I'm in need of two tools or at least some inspiration for best practice

1st is detecting languages used on web page, as some tests show that lang attributes are accurate 80% of the time, so something more robust that actually looks at the content. I'm aware of a technique that looks at two-three character combos which apparently works well, also perhaps popular words from each language. Anyone seen an implementation (with code or explanation) that works well?

2nd is somewhat related, evaluating 1 or more web pages from a domain and being able to detect the main content area of a page. Seen anything that claims to work well (code or explanation would be great)

littleman

  • Administrator
  • Hero Member
  • *****
  • Posts: 4045
    • View Profile
Re: Language Detection / Template Extraction
« Reply #1 on: May 18, 2018, 09:41:43 PM »
BoL, that's an interesting challenge.  I never have had to deal with sorting languages.

I poked around a bit to see what was out there.
https://github.com/optimaize/language-detector
http://pear.php.net/package/Text_LanguageDetect
(you may have already known about these...)

BoL

  • Inner Core
  • Hero Member
  • *
  • Posts: 790
    • View Profile
Re: Language Detection / Template Extraction
« Reply #2 on: May 22, 2018, 08:26:49 AM »
Thanks Littleman, those both look very helpful. Having read around it seems detections can get as good as 99%, at least for the major languages. I'll dig around to see how those compare.

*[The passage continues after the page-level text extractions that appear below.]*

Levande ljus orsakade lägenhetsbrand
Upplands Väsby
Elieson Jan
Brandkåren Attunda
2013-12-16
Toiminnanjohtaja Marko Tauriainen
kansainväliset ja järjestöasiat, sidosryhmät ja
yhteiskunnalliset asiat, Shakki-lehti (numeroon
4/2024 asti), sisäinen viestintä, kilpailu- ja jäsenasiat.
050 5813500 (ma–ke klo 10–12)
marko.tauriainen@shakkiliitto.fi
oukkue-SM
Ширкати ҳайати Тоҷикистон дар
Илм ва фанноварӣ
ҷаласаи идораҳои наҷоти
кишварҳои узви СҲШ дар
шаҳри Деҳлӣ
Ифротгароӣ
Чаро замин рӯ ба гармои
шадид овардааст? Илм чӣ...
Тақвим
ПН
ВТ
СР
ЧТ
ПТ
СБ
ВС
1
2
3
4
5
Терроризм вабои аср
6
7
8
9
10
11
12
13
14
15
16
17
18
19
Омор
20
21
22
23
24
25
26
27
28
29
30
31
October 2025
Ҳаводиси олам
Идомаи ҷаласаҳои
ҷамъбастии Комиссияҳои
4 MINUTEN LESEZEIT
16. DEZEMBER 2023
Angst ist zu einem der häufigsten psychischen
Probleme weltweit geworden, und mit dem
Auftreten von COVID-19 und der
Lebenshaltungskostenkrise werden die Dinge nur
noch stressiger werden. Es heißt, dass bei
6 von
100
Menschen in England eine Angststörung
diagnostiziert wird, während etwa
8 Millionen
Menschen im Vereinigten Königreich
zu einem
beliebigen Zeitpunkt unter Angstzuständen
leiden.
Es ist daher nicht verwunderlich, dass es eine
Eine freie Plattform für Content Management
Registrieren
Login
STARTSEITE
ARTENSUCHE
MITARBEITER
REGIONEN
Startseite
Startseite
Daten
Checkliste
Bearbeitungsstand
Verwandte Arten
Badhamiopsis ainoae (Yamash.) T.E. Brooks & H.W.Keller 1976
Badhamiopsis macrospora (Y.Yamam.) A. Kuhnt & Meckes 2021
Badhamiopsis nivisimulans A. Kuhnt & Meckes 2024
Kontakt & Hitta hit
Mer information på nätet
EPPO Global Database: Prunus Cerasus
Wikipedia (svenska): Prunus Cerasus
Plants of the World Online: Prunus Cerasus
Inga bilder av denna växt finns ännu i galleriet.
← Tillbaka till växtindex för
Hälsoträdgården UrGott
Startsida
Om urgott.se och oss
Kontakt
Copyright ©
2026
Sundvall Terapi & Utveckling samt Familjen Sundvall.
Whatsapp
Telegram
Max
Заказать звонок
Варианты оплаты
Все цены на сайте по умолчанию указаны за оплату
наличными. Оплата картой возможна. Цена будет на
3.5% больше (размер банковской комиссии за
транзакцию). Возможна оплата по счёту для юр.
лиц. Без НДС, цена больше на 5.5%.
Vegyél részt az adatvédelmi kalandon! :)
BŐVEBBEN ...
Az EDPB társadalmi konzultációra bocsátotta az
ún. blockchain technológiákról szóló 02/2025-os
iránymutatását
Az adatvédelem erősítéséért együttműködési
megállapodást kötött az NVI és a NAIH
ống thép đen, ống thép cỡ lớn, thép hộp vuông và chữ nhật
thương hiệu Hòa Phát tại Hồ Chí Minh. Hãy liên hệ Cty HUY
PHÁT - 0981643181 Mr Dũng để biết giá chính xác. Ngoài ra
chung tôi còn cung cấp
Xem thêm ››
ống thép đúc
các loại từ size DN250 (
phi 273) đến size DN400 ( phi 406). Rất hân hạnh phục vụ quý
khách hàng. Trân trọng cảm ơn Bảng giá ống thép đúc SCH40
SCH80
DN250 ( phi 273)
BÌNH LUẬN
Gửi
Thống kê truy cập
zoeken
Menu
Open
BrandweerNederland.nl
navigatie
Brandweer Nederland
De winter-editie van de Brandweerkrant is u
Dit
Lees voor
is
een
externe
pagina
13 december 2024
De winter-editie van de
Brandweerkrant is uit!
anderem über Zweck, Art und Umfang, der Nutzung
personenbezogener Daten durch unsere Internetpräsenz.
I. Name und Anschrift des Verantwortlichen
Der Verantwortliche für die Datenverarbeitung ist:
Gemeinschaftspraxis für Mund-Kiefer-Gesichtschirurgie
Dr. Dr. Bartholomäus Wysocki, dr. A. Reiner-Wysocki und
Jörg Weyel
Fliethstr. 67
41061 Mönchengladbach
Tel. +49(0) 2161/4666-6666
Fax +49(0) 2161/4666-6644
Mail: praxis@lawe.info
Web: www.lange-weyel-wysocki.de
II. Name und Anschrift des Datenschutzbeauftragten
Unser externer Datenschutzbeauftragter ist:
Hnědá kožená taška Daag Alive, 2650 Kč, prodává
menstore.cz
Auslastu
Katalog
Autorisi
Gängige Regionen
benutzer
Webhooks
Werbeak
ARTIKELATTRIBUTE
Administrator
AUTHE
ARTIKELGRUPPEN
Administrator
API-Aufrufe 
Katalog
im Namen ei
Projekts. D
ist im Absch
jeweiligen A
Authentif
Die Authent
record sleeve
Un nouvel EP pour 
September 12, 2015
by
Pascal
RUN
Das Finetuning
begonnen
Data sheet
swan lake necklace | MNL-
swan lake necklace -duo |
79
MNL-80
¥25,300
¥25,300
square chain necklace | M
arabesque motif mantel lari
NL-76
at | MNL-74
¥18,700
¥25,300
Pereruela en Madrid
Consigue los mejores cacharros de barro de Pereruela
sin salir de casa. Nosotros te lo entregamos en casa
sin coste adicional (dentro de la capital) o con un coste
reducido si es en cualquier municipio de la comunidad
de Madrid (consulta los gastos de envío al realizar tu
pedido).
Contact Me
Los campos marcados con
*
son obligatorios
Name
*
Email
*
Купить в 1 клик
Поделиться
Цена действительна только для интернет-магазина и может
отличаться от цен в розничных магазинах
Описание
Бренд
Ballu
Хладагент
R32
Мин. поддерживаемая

The template extraction problem I have an idea of how one would work but there's doesn't seem to be much (public) code out there, and it is much more of a SE-specific problem than language.

Rooftop

  • Inner Core
  • Hero Member
  • *
  • Posts: 1915
    • View Profile
Re: Language Detection / Template Extraction
« Reply #3 on: June 26, 2018, 03:53:17 PM »
We do some stuff with the API at detectlanguage.com .  It works well, although we have some issues with the sample size in our data (our issue, not theirs)